### Work order
Name every stage of proceedings that, according to the speedy-trial guidelines below, the right to speedy trial encompasses.

86. In view of the above discussion, the following propositions emerge, meant to serve as guidelines. We must forewarn that these propositions are not exhaustive. It is difficult to foresee all situations. Nor is it possible to lay down any hard and fast rules. These propositions are:
(1) Fair, just and reasonable procedure implicit in Article 21 of the Constitution creates a right in the accused to be tried speedily. Right to speedy trial is the right of the accused. The fact that a speedy trial is also in public interest or that it serves the social interest also, does not make it any the less the right of the accused. It is in the interest of all concerned that the guilt or innocence of the accused is determined as quickly as possible in the circumstances.
(2) Right to speedy trial flowing from Article 21 encompasses all the stages, namely the stage of investigation, inquiry, trial, appeal, revision and re-trial. That is how, this Court has understood this right and there is no reason to take a restricted view.
(3) The concerns underlying the right to speedy trial from the point of view of the accused are:
(a) the period of remand and pre-conviction detention should be as short as possible. In other words, the accused should not be subjected to unnecessary or unduly long incarceration prior to his conviction;
(b) the worry, anxiety, expense and disturbance to his vocation and peace, resulting from an unduly prolonged investigation, inquiry or trial should be minimal; and
(c) undue delay may well result in impairment of the ability of the accused to defend himself, whether on account of death, disappearance or non-availability of witnesses or otherwise.
(4) At the same time, one cannot ignore the fact that it is usually the accused who is interested in delaying the proceedings. As is often pointed out, "delay is a known defence tactic". Since the burden of proving the guilt of the accused lies upon the prosecution, delay ordinarily prejudices the prosecution. Non-availability of witnesses, disappearance of evidence by lapse of time really work against the interest of the prosecution. of course, there may be cases where the prosecution, for whatever reason, also delays the proceedings. Therefore, in every case, where the right to speedy trial is alleged to have been infringed, the first question to be put and answered is--who is responsible for the delay? Proceedings taken by either party in good faith, to vindicate their rights and interest, as perceived by them, cannot be treated as delaying tactics nor can the time taken in pursuing such proceedings be counted towards delay. It goes without saying that frivolous proceedings or proceedings taken merely for delaying the day of reckoning cannot be treated as proceedings taken in good faith. The mere fact that an application/petition is admitted and an order of stay granted by a superior court is by itself no proof that the proceeding is not frivolous. Very often these stays are obtained on ex parte representation.
(5) While determining whether undue delay has occurred (resulting in violation of Right to Speedy Trial) one must have regard to all the attendant circumstances, including nature of offence, number of accused and witnesses, the workload of the court concerned, prevailing local conditions and so on--what is called, the systemic delays. It is true that it is the obligation of the State to ensure a speedy trial and State includes judiciary as well, but a realistic and practical approach should be adopted in such matters instead of a pedantic one.

### Source data
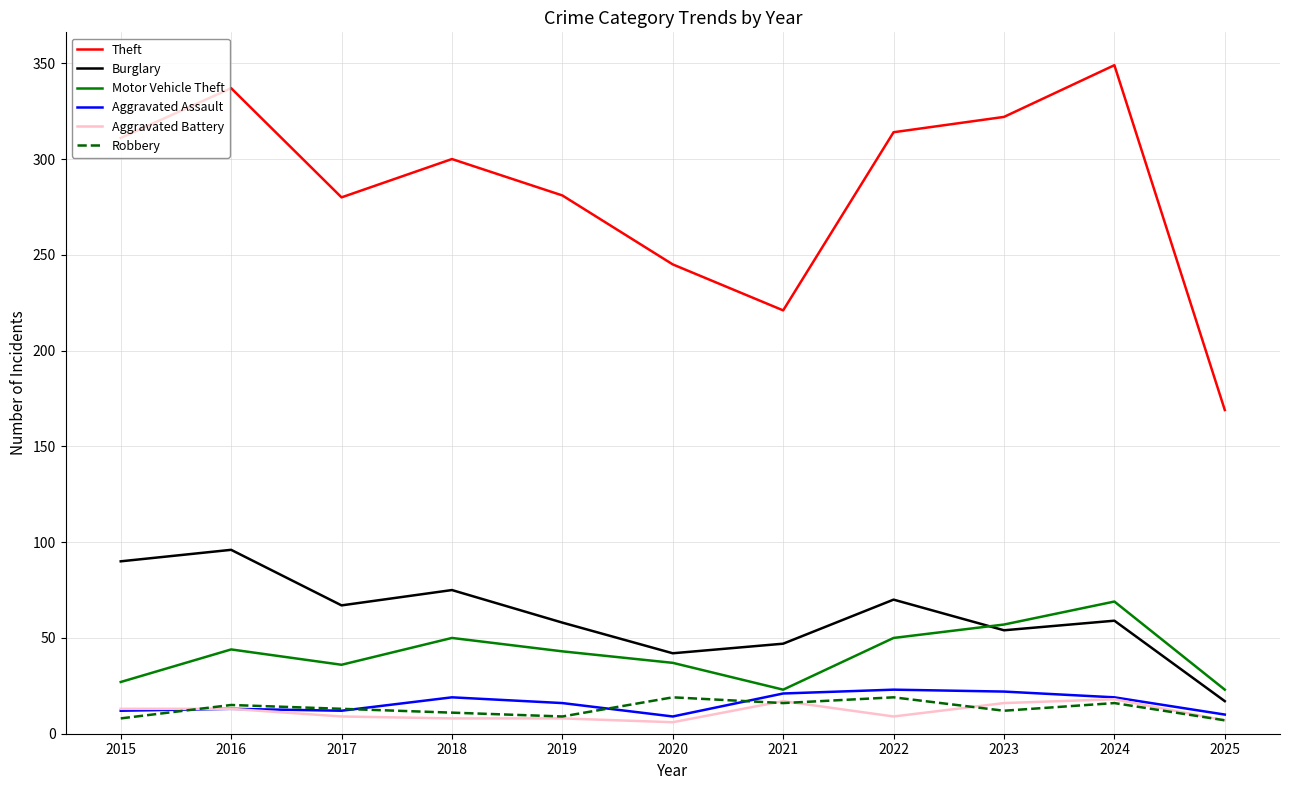

What is the minimum value shown in the chart?

6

### Exercise result
Investigation, inquiry, trial, appeal, revision, and re-trial.